== Data extracts

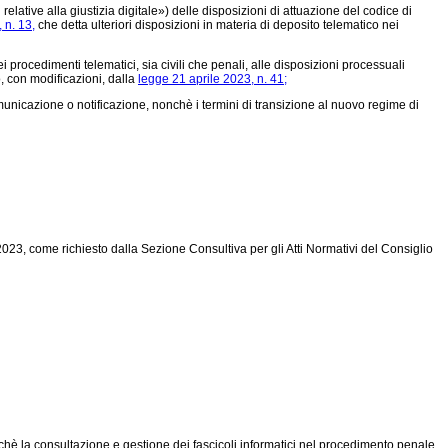
elative alla giustizia digitale») delle disposizioni di attuazione del codice di
 n. 13,
che detta ulteriori disposizioni in materia di deposito telematico nei
procedimenti telematici, sia civili che penali, alle disposizioni processuali
, con modificazioni, dalla
legge 21 aprile 2023, n. 41;
omunicazione o notificazione, nonchè i termini di transizione al nuovo regime di
023, come richiesto dalla Sezione Consultiva per gli Atti Normativi del Consiglio
nchè la consultazione e gestione dei fascicoli informatici nel procedimento penale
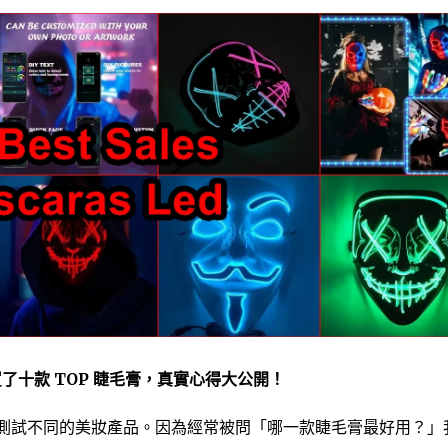
上買了十款 TOP 睫毛膏，真實心得大公開！
、測試不同的美妝產品。因為經常被問「哪一款睫毛膏最好用？」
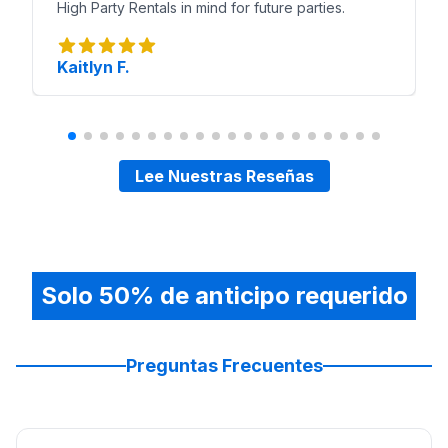
High Party Rentals in mind for future parties.
Kaitlyn F.
Lee Nuestras Reseñas
Solo 50% de anticipo requerido
Preguntas Frecuentes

====

About this exercise: Copy every line of text from the listing above without any changes, and leave the pictures out of your answer.

Final answer:
elative alla giustizia digitale») delle disposizioni di attuazione del codice di
 n. 13,
che detta ulteriori disposizioni in materia di deposito telematico nei
procedimenti telematici, sia civili che penali, alle disposizioni processuali
, con modificazioni, dalla
legge 21 aprile 2023, n. 41;
omunicazione o notificazione, nonchè i termini di transizione al nuovo regime di
023, come richiesto dalla Sezione Consultiva per gli Atti Normativi del Consiglio
nchè la consultazione e gestione dei fascicoli informatici nel procedimento penale
上買了十款 TOP 睫毛膏，真實心得大公開！
、測試不同的美妝產品。因為經常被問「哪一款睫毛膏最好用？」
High Party Rentals in mind for future parties.
Kaitlyn F.
Lee Nuestras Reseñas
Solo 50% de anticipo requerido
Preguntas Frecuentes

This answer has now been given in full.